Al llegar la noche veo en la tele (por suerte un aparato comprado justo antes del desastre, con una pantalla enorme y un equipo de sonido apabullante) capítulos de la serie 'Mad men', que me tiene enganchado. No es fácil a veces conectarse a Netflix o cualquier otra plataforma porque la cuarentena general ha generado una demanda que satura los servidores. Claro, estamos metidos en casa y como ahora se ha perdido la tradición oral, los cuentos y anécdotas de los mayores no interesan gran cosa a la florida juventud y necesitamos intensos estímulos para no aburrirnos, pues resulta que internet se ha convertido en una pieza fundamental del nuevo estilo de vida. Ya era importante antes. Ahora es el gran contexto del coronavirus: entretiene, relaciona, informa, nos vuelve locos, nos inunda de mentiras y opiniones desmadradas, nos permite hablar por skype con amigos y familiares (y con los abuelitos, pobrecicos), y contribuye a darle a todo esto un aire futurista. En los años Setenta del siglo pasado era fácil leer relatos y cómics que inventaban la distopía por venir : “Es el año 2021 -contaban-, y la humanidad ha quedado devastada por un nuevo y letal virus que se propagó a velocidad imparable...”. Pero, oye, aunque el mundo se había convertido en un lugar muy jodido, ya en aquellas profecías literarias o cinematográficas siempre había muchas, muchas pantallas, videoconferencias, realidad virtual, hologramas y maravillas similares.

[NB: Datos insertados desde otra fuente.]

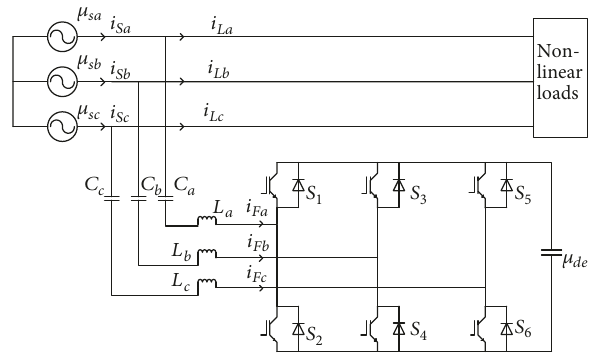
Figure 1: Mathematical model of SHAPF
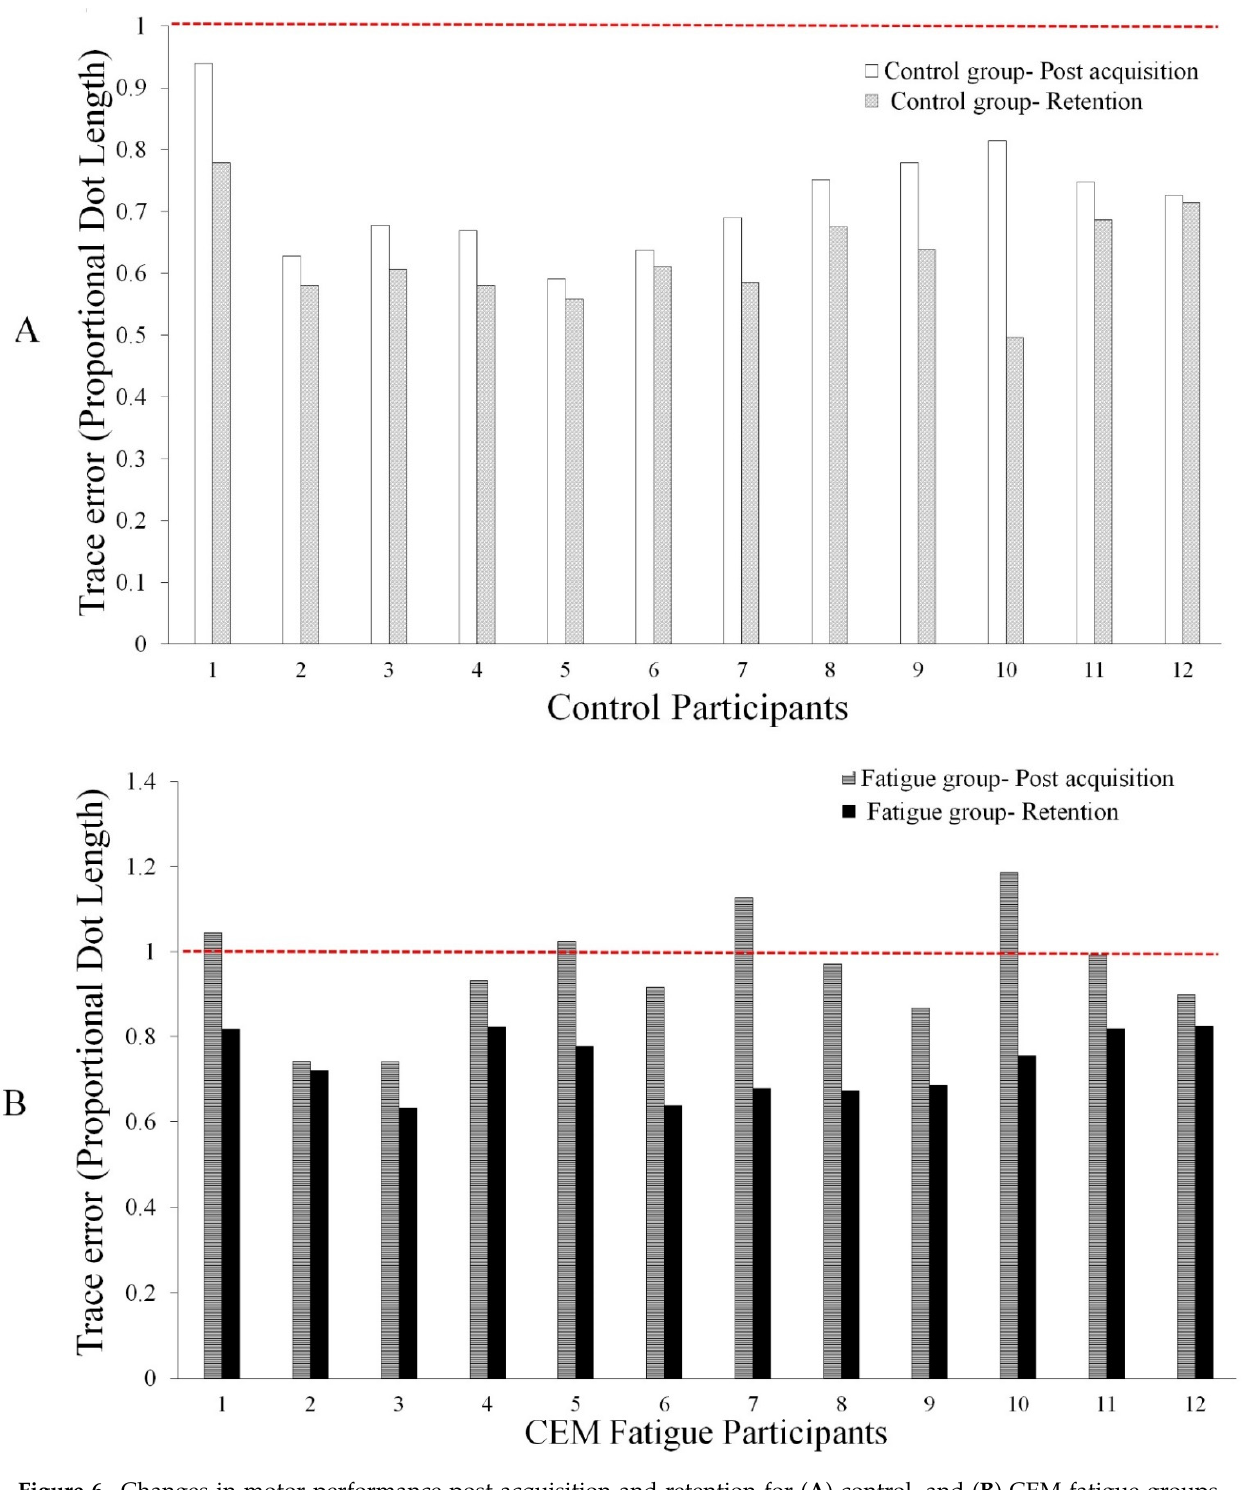
Figure 6. Changes in motor performance post-acquisition and retention for ( A ) control, and ( B ) CEM fatigue groups. Individual performance change shown relative to normalized pre acquisition performance (dotted red line). The control group demonstrated a greater improvement post acquisition ( p = 0.0001) and at retention ( p = 0.002) than the fatigue group.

Así está siendo. Lo vemos en tiempo real. Desde las apariciones del presidente del Gobierno (el sábado, muy regular; el domingo, bastante mejor) hasta los tuits que alcanzan una difusión viral (nunca mejor dicho) deseándole la cárcel al susodicho. Bulos y buenas intenciones corren por el ciberespacio. Se multiplican las ofertas. Pornhub, el canal de entretenimiento para adultos, ha abierto su premium dejándolo gratis mientras dure el confinamiento. Y el propio Sánchez presume de la intensidad del tráfico de datos.

Puede que tras el paso del coronavirus nada sea igual. Pero internet seguirá ahí, más poderoso que nunca. Las plataformas de televisión y música habrán consolidado su dominio en el territorio audiovisual. Las redes sociales y los grupos de wahtsapp incrementarán su omnipresencia. Amazon obtendrá más y más cuota de mercado porque habrá podido funcionar tranquilamente mientras el comercio tradicional tenía que permanecer cerrado. El poder de los mensajes (verdaderos o falsos, razonables o disparatados, conciliadores o cargados de odio) transmitidos a través de la galaxia digital configurará una nueva opinión pública, y ojalá esta no sea modelada mucho más por los trolls y bots de los conglomerados ideológicos y económicos que por los periodistas profesionales que aún quedan. Porque mientras tanto, como parte insoslayable de la crisis económica en la que nos sumimos, los medios convencionales, aquellos que todavía pretenden ofrecer información de alguna calidad, están perdiendo casi toda la publicidad que les permitía sobrevivir, justo cuando sus audiencias se disparan y se percibe como nunca su carácter de servicio público.

Internet es no solo el contexto, sino la alternativa. A quienes seguimos leyendo libros y periódicos en papel y añoramos la salas de cine (por muy grandes y retumbantes que sean nuestras nuevas teles) todo esto nos tiene cada vez más perplejos. Habrá un antes y un después. La revolución digital avanza. Para ayudarla, el virus, ya saben, la tiene tomada con los mayores de sesenta años que veníamos presumiendo de ser los últimos analógicos. ¡Socorro!